Space Exploration Technologies's rocket test that ended with an explosion over Texas may slow a U.S. decision on a contract to take astronauts to the International Space Station, an aerospace analyst said.
The company led by billionaire entrepreneur Elon Musk said the F9R vehicle self-destructed automatically after an "anomaly" following the Aug. 22 launch in McGregor, Texas. NASA is nearing a decision among contenders, including SpaceX, for manned missions to the station by 2017.
"The timing is difficult because you have this failure just before the award," Marco Caceres, director of space studies at Fairfax, Virginia-based consultant Teal Group, said Monday. "At a minimum it may delay the announcement because NASA needs to get its ducks in a line and get all the information."
SpaceX is the first private company to deliver cargo to the space station under a $1.6 billion NASA contract and seeks to expand that to manned launches using its own capsule and rocket. The U.S. has depended on Russian rockets to carry astronauts since retiring the shuttle fleet in 2011, a situation that's grown riskier because of the crisis in Ukraine.
The F9R is a different version of the rocket now used on NASA missions by Hawthorne,-based SpaceX.
Allard Beutel, a NASA spokesman, declined to discuss the SpaceX incident and the timing of any future announcements.

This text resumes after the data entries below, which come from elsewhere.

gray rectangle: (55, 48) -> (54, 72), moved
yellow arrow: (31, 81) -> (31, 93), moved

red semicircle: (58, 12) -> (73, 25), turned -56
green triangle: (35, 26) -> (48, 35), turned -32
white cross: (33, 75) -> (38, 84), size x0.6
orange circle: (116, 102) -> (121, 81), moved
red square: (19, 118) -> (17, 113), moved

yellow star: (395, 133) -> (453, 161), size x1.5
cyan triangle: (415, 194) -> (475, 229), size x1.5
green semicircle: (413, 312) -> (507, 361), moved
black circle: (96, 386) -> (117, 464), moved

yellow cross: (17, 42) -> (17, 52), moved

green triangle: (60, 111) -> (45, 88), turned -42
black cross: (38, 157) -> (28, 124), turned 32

John Taylor, a spokesman for SpaceX, declined to comment on whether the accident may affect NASA's evaluation.
"Rockets are tricky," Musk, 43, wrote in a Twitter post after the rocket's failure. He also heads Palo Alto-based electric-car maker Tesla Motors.
NASA has said an award for manned flights may be announced as early as this month. The agency sought $848.3 million for the commercial spaceflight program in fiscal 2015, and estimates total spending of $3.42 billion on the initiative through the end of the decade, according to documents posted on its website.
SpaceX's competitors for the manned-launch contract include Boeing, the world's largest aerospace company, and closely held Sierra Nevada Corp. Neither has sent its own vehicle to the station, and each uses the Atlas V rocket, which relies on Russian engines, Caceres said.
"The culture of NASA is quite conservative," Caceres said. SpaceX has a lower-cost rocket and capsule, "and there are clearly some advantages to going with a lower-cost system," he said. "It's also still a relatively new system, and the company is still working out some issues."
SpaceX has sent Dragon capsules to the space station four times with its Falcon 9 rocket, including three official cargo trips. The next launch is set to occur as soon as Sept. 18 from Cape Canaveral, Florida. The company's cargo contract with NASA is for at least 12 missions.
The Dragon V2 capsule, which was unveiled in May, is designed to carry as many as seven astronauts as well as supplies. The vehicle is intended to be reusable, and land vertically after returning to Earth, Musk said.